In 2014 the UK Financial Suitability Board recommended the development of alternative “risk-free” rates for use instead of LIBOR and other Interbank Offered Rates ("IBORs"). Following high-profile instances of LIBOR manipulation, regulatory authorities have expressed concern that the underlying market LIBOR seeks to measure is no longer sufficiently active as low levels of underlying activity increases LIBOR’s vulnerability to market illiquidity and amplification of price movements.
On 5th March 2021 FCA published a statement announcing that the publication of EUR, CHF, JPY and GBP LIBOR (all tenors) and USD LIBOR (one week and two month tenors) will cease at the end of 2021. The remaining USD LIBOR tenors will be published by IBA until the end of June 2023. However, the Hong Kong Monetary Authority ("HKMA") would like all the Authorized Institutions ("AIs") to implement the Alternative Reference Rate ("ARR") effective from 1 January 2022.

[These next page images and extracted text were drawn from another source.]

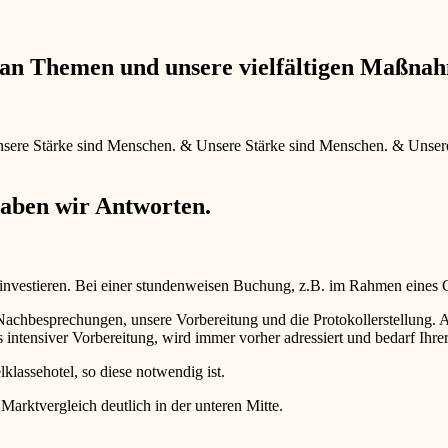
e an Themen und unsere vielfältigen Maßna
sere Stärke sind Menschen.
&
Unsere Stärke sind Menschen.
&
Unser
haben wir Antworten.
 investieren. Bei einer stundenweisen Buchung, z.B. im Rahmen eines
d Nachbesprechungen, unsere Vorbereitung und die Protokollerstellun
intensiver Vorbereitung, wird immer vorher adressiert und bedarf Ihr
lklassehotel, so diese notwendig ist.
 Marktvergleich deutlich in der unteren Mitte.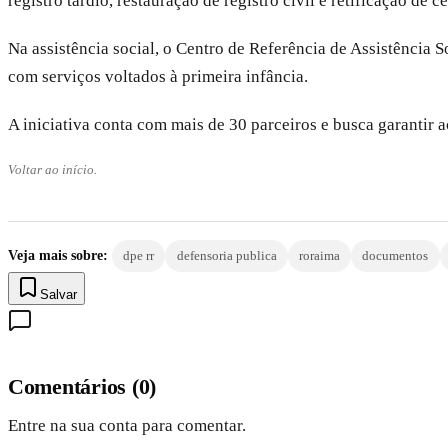
registro tardio, restauração de registro civil e retificação de ce
Na assistência social, o Centro de Referência de Assistência
com serviços voltados à primeira infância.
A iniciativa conta com mais de 30 parceiros e busca garantir a
Voltar ao início.
Veja mais sobre:
dpe rr
defensoria publica
roraima
documentos
Salvar
Comentários
(
0
)
Entre na sua conta para comentar.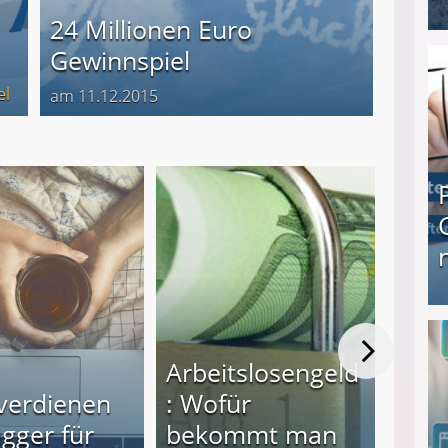
24 Millionen Euro
I❶I Schnell Geld verdienen: 20 seriöse Möglich
Gewinnspiel
el
am 11.12.2015
Produkttester werden und Geld verdienen ↻ Tä
Arbeitslosengeld
verdienen
: Wofür
Hei
agger für
bekommt man
PC: 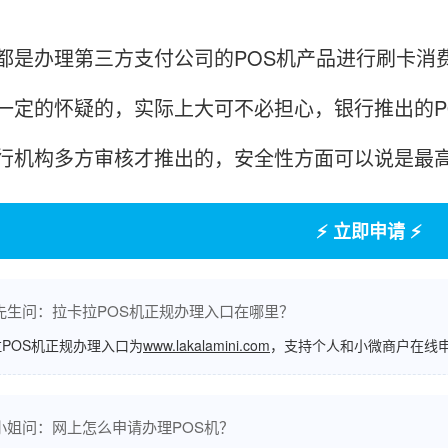
都是办理第三方支付公司的POS机产品进行刷卡消
一定的怀疑的，实际上大可不必担心，银行推出的P
行机构多方审核才推出的，安全性方面可以说是最
⚡ 立即申请 ⚡
先生问：拉卡拉POS机正规办理入口在哪里？
POS机正规办理入口为
www.lakalamini.com
，支持个人和小微商户在线
小姐问：网上怎么申请办理POS机？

SOFR is a broad measure of the cost of overnight borrowings through repo transactions collateralized with US Treasury securities. It is based on actual transactions and reflects the way institutions fund themselves today. An average of SOFR will accurately reflect movements in interest rates over a given period and smooth out any day-to-day fluctuations in the market. Following the US Alternative Reference Rates Committee ("ARRC") formally recommending the SOFR for adoption by market participants, banks in Hong Kong are encouraged to determine transition from LIBOR to SOFR.

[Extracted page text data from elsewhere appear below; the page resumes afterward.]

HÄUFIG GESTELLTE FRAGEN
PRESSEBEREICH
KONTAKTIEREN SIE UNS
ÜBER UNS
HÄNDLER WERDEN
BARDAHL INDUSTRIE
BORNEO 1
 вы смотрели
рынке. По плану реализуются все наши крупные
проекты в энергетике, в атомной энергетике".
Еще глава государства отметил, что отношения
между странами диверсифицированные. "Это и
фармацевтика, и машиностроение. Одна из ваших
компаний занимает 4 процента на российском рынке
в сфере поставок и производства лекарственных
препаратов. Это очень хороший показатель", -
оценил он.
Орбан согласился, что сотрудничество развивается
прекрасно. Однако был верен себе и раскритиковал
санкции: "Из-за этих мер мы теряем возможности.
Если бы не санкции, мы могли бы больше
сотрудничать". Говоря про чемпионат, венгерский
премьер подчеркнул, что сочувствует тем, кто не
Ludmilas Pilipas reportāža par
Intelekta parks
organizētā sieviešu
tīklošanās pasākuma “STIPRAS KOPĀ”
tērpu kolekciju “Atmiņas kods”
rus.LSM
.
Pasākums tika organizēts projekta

BPI International Finance Limited ("BPI IFL") will cease to enter LIBOR based new loan contract / drawdown / repricing after 2021. For existing loan repricing fall in January 2022 and/or thereafter, BPI IFL will adopt the SOFR – Simple in Arrears calculation methodology in your next repricing, to replace USD LIBOR. The loan documentation does not require any amendments in this regard.